Task objective: Swap "series" for "trace" in the listing lines that begin at the one containing "Low zero-cross (<=368)" and end after the one containing "What is the maximum value shown in the chart?". Reproduce those lines with no other changes.

Saved data entries:
______________________________

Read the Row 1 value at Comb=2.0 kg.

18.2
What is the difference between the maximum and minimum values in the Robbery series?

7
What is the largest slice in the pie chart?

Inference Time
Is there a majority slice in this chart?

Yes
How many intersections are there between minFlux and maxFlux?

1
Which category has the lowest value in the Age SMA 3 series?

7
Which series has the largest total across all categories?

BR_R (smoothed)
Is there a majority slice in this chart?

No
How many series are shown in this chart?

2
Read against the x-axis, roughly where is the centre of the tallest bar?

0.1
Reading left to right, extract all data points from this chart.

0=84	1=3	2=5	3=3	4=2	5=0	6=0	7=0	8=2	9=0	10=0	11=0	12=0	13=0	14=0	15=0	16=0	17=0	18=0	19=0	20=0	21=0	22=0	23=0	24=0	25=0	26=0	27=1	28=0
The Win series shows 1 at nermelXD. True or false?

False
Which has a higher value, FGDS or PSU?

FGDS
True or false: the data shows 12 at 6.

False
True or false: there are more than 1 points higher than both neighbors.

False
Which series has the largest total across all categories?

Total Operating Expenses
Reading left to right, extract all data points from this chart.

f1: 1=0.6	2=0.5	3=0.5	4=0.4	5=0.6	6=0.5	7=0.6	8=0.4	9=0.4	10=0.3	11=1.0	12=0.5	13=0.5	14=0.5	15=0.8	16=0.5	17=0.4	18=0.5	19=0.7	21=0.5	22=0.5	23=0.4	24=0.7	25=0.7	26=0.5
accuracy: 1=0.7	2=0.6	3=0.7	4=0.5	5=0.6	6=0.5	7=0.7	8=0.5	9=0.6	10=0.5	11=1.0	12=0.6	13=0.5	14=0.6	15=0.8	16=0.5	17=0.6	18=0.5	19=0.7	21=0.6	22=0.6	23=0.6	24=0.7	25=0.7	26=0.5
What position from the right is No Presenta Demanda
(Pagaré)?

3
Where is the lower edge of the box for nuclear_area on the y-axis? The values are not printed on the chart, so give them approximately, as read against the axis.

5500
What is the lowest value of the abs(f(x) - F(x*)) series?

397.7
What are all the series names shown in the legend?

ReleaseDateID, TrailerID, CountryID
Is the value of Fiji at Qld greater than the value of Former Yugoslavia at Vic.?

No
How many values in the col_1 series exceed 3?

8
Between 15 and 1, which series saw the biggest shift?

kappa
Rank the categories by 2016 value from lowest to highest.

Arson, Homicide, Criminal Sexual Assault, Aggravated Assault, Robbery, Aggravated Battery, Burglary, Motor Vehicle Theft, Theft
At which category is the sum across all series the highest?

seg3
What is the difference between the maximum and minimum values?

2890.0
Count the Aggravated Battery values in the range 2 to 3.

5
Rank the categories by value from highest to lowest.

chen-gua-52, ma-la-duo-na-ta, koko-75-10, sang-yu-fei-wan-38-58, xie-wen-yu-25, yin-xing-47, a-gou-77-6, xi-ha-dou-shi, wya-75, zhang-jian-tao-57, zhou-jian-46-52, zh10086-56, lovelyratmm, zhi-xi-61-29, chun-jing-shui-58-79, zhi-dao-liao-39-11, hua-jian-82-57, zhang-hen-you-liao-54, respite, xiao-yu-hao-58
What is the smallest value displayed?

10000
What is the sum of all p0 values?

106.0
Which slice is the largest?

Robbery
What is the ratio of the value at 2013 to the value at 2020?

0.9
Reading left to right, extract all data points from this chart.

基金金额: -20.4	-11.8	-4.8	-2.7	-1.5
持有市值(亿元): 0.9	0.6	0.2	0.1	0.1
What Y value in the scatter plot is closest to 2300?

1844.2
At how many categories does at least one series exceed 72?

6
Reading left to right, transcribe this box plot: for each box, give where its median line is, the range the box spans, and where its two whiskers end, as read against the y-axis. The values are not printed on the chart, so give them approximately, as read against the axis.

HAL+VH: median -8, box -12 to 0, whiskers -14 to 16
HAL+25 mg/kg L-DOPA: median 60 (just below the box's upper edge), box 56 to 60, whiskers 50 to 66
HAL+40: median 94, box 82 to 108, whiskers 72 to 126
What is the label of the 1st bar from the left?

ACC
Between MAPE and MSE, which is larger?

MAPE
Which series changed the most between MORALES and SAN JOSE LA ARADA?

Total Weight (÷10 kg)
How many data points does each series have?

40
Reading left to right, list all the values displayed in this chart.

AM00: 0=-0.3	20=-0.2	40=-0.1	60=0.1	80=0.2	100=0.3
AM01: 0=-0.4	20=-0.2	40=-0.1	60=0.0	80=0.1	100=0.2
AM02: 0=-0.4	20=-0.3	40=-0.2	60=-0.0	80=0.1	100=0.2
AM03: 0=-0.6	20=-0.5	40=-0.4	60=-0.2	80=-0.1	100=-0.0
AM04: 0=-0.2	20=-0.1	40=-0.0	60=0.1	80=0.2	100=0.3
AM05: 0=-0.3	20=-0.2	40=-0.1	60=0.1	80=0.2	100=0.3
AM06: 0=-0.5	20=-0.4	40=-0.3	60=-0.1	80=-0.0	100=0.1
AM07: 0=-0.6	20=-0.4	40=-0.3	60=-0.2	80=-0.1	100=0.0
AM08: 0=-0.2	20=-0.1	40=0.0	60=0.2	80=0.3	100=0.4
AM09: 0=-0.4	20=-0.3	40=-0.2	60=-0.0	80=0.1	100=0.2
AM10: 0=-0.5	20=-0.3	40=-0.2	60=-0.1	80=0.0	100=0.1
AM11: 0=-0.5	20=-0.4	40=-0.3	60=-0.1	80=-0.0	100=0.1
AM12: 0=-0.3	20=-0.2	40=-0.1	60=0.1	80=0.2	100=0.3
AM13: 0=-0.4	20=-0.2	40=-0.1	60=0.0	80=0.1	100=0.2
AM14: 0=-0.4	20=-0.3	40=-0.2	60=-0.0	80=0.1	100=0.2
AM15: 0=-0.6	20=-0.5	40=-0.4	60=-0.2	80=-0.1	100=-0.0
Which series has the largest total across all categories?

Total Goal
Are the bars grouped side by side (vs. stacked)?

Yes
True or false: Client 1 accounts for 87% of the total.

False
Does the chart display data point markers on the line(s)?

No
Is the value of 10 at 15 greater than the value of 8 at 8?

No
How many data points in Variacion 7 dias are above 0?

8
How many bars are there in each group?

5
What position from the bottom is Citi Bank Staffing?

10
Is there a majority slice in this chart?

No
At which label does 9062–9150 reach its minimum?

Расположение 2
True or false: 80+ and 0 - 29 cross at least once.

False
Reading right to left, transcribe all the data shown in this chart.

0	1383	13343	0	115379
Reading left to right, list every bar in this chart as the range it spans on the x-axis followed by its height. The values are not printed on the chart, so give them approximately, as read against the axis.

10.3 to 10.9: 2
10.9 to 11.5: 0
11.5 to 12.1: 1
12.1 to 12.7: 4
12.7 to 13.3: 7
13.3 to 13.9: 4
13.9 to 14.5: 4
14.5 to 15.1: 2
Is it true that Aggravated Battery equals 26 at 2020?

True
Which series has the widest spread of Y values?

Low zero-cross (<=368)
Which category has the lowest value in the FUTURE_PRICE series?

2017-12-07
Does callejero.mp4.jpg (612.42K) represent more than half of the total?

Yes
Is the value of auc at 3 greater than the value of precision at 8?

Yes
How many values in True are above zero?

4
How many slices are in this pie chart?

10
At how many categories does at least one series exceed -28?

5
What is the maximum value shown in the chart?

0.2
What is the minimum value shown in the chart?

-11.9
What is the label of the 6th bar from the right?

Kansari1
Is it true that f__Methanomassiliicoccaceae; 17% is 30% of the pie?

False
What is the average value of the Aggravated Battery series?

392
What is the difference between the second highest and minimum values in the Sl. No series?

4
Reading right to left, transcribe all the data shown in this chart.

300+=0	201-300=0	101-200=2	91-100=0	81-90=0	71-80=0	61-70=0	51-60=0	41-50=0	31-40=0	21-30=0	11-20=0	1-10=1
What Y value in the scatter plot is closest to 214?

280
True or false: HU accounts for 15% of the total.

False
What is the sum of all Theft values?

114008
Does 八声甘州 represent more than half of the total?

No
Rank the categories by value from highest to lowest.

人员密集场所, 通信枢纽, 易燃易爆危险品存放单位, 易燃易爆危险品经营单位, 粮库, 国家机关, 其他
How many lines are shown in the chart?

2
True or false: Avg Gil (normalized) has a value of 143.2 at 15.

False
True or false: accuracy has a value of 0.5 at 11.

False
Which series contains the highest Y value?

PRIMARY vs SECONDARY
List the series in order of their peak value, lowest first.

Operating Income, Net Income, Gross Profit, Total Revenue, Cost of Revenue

______________________________

Written response:
Low zero-cross (<=368)
Which category has the lowest value in the FUTURE_PRICE trace?

2017-12-07
Does callejero.mp4.jpg (612.42K) represent more than half of the total?

Yes
Is the value of auc at 3 greater than the value of precision at 8?

Yes
How many values in True are above zero?

4
How many slices are in this pie chart?

10
At how many categories does at least one trace exceed -28?

5
What is the maximum value shown in the chart?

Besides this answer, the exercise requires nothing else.